start

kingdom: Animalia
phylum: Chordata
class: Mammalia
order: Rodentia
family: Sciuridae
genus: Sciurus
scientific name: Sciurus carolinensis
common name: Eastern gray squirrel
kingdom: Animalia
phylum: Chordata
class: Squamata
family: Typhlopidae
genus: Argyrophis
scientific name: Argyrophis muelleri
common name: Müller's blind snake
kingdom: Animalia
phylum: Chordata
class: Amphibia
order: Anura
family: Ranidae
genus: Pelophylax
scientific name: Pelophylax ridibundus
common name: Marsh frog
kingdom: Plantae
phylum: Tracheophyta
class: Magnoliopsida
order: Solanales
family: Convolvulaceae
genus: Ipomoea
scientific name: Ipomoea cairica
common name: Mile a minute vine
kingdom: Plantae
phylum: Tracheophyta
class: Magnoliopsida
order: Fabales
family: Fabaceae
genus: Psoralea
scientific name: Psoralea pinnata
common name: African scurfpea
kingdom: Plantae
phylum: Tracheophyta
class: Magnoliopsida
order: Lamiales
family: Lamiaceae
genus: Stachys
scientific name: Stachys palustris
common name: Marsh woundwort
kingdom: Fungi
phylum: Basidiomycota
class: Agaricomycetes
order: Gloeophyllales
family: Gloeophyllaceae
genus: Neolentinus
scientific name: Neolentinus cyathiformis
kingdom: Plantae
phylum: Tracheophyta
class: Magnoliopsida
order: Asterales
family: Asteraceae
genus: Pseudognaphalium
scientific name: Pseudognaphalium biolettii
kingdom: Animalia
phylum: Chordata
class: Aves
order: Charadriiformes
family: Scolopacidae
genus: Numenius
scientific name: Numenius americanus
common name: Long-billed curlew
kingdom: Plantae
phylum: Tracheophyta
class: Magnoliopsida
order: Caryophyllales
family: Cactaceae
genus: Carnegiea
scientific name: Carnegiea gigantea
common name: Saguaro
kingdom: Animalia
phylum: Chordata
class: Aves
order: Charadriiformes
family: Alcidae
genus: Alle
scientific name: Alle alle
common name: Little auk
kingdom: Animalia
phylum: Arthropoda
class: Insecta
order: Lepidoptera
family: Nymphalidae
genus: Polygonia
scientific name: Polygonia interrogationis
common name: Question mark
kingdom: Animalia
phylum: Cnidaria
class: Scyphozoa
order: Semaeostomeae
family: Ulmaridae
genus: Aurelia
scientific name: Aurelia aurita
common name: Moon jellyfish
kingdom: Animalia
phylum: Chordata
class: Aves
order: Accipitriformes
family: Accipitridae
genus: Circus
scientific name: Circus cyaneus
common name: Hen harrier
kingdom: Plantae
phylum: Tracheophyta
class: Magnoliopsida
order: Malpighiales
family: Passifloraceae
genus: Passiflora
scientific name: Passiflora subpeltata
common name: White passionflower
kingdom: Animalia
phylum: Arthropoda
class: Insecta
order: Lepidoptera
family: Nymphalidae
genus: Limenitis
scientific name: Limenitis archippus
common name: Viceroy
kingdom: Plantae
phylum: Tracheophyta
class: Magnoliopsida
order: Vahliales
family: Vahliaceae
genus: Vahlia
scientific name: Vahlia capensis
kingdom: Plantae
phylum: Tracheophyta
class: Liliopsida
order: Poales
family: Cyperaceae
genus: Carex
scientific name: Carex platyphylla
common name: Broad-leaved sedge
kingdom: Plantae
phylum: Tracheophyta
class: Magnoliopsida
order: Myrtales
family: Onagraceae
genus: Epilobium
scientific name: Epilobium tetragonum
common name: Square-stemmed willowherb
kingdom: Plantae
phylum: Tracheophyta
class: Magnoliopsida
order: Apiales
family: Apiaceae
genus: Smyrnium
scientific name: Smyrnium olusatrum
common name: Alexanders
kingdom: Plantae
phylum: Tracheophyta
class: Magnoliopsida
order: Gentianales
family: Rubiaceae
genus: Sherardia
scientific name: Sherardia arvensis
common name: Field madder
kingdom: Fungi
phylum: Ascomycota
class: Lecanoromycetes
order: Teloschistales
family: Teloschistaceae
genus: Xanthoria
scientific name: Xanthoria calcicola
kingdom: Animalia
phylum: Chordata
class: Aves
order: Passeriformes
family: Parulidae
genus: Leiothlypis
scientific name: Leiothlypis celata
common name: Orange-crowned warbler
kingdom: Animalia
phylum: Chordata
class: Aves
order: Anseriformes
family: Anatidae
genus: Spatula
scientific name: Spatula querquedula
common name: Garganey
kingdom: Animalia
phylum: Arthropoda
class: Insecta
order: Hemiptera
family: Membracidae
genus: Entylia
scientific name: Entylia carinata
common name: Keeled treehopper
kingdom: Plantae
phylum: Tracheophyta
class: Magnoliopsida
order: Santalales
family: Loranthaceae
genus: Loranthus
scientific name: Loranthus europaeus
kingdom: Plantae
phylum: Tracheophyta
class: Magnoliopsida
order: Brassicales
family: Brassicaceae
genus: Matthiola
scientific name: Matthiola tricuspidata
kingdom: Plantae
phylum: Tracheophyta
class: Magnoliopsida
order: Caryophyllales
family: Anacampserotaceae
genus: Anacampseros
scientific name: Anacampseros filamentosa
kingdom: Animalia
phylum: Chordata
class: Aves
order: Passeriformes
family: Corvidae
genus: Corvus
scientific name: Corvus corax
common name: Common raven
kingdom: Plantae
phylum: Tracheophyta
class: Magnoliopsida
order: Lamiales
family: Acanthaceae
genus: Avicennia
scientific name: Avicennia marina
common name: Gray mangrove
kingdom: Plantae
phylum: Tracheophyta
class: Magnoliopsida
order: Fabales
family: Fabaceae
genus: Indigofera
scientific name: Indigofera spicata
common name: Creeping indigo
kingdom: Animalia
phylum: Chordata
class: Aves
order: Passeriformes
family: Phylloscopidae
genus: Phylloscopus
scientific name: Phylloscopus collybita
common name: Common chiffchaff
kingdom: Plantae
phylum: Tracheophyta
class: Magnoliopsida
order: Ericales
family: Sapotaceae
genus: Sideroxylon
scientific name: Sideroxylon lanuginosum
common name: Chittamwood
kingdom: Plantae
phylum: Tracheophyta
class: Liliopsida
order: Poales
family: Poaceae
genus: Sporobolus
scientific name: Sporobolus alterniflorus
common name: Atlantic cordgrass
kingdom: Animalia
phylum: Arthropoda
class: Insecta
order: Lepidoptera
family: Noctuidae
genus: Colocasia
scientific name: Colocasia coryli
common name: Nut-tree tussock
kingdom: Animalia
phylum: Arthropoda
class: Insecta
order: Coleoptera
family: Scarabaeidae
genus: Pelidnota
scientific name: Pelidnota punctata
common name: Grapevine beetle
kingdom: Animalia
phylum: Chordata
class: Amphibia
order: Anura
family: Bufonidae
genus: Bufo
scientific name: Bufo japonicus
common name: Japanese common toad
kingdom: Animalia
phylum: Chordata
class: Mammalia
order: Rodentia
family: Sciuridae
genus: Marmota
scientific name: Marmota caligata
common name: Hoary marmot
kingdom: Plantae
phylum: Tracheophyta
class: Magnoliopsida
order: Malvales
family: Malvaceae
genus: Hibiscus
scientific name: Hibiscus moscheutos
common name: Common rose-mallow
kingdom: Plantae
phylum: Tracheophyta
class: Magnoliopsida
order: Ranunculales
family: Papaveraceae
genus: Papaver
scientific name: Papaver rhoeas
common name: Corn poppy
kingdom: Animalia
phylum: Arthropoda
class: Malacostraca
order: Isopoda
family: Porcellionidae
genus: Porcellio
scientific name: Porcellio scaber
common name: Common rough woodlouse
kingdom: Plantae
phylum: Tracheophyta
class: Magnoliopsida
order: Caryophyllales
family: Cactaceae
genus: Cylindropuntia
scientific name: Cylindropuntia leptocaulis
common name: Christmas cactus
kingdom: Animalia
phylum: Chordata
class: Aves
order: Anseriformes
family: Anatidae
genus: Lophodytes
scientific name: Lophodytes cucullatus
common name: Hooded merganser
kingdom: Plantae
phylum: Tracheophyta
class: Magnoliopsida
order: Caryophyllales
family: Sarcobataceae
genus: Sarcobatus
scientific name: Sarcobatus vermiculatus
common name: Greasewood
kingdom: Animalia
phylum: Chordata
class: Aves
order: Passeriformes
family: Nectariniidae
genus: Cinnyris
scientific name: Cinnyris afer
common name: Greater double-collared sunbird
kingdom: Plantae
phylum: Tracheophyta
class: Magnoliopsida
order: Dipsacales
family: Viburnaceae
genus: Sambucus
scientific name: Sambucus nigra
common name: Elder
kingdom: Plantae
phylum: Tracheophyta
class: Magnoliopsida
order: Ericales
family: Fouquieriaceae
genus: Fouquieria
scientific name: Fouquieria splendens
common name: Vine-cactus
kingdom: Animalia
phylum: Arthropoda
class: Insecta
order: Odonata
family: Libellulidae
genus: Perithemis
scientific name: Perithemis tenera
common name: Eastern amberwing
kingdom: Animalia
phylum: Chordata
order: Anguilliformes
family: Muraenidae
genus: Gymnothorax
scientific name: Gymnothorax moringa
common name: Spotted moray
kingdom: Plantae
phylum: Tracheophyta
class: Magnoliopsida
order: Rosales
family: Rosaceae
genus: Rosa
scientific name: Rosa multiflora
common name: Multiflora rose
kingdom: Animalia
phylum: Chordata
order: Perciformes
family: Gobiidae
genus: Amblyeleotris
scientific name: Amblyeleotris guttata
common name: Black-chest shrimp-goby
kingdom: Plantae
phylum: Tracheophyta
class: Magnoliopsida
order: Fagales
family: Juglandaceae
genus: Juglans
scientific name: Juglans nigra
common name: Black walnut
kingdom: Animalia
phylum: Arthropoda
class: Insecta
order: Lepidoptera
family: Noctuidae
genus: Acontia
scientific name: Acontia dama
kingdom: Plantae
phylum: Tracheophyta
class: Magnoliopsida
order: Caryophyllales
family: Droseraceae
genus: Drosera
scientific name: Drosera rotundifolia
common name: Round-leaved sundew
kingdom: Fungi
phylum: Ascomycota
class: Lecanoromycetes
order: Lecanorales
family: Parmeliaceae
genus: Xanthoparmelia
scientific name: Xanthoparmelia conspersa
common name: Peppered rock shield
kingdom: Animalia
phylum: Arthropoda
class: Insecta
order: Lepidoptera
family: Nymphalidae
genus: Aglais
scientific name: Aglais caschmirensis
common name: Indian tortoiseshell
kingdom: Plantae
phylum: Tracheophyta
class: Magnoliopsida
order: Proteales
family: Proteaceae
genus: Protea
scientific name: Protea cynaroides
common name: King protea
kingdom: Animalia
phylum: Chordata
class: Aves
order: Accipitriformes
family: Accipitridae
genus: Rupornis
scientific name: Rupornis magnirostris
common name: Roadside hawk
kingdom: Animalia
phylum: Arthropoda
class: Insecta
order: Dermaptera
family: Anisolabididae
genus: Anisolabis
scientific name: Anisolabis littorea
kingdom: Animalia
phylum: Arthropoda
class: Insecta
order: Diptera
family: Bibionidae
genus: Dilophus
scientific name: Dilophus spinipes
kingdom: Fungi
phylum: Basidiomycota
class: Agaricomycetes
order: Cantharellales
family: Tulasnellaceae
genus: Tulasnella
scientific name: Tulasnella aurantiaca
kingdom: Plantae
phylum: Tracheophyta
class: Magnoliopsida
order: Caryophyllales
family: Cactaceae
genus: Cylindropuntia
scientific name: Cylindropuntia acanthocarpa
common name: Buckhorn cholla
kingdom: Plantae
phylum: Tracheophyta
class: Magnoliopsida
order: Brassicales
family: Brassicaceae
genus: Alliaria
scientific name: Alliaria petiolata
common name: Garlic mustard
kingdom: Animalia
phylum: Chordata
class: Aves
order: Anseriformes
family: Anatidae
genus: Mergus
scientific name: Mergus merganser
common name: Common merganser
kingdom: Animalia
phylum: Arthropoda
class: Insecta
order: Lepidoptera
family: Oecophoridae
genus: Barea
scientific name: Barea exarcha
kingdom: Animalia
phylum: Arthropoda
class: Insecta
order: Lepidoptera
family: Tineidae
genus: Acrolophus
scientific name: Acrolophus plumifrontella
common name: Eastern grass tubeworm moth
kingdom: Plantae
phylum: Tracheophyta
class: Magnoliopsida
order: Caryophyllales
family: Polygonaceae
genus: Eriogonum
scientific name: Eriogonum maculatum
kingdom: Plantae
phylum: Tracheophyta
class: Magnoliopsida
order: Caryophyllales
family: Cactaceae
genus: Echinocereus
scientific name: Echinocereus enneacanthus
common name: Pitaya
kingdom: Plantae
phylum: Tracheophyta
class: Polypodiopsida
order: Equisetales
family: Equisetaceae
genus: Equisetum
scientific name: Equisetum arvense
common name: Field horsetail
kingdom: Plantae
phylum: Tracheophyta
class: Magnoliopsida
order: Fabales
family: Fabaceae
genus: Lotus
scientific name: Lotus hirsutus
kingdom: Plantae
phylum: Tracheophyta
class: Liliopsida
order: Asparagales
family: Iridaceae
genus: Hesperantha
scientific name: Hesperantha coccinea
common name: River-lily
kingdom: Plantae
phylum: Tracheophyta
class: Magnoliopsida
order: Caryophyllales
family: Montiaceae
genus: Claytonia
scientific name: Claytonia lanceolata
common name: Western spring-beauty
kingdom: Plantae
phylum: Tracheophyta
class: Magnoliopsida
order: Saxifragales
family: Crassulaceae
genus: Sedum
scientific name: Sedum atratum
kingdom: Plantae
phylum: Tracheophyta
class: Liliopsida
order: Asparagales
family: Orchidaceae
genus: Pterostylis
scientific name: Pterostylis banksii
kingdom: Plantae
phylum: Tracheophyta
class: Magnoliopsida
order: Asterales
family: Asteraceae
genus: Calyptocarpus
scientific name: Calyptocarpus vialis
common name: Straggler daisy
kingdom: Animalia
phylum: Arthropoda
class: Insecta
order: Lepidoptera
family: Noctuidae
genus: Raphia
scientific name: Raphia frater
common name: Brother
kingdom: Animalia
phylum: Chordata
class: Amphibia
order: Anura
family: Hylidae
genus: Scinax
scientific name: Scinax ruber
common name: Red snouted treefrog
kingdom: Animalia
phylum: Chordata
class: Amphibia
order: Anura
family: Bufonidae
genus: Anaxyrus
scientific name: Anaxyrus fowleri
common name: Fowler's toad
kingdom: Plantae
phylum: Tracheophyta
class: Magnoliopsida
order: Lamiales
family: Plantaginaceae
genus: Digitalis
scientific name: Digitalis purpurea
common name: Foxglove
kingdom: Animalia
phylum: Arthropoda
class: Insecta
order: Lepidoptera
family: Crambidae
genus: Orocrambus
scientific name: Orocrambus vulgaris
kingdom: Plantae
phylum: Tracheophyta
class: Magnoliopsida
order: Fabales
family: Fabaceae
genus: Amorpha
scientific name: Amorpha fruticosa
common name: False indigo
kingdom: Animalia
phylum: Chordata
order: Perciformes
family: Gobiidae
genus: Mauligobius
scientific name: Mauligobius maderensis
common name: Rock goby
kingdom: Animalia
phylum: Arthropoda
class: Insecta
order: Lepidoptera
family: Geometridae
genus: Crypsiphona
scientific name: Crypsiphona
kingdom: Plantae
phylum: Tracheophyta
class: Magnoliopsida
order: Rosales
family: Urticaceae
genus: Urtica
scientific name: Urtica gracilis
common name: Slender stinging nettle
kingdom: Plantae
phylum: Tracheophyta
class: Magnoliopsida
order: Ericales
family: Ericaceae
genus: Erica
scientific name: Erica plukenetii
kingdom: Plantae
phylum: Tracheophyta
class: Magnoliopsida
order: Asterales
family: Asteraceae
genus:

end

Exercise
Reproduce verbatim the lines of the data above, from the line with "order: Fagales" up to and including the line with "genus: Aglais".

Written answer
order: Fagales
family: Juglandaceae
genus: Juglans
scientific name: Juglans nigra
common name: Black walnut
kingdom: Animalia
phylum: Arthropoda
class: Insecta
order: Lepidoptera
family: Noctuidae
genus: Acontia
scientific name: Acontia dama
kingdom: Plantae
phylum: Tracheophyta
class: Magnoliopsida
order: Caryophyllales
family: Droseraceae
genus: Drosera
scientific name: Drosera rotundifolia
common name: Round-leaved sundew
kingdom: Fungi
phylum: Ascomycota
class: Lecanoromycetes
order: Lecanorales
family: Parmeliaceae
genus: Xanthoparmelia
scientific name: Xanthoparmelia conspersa
common name: Peppered rock shield
kingdom: Animalia
phylum: Arthropoda
class: Insecta
order: Lepidoptera
family: Nymphalidae
genus: Aglais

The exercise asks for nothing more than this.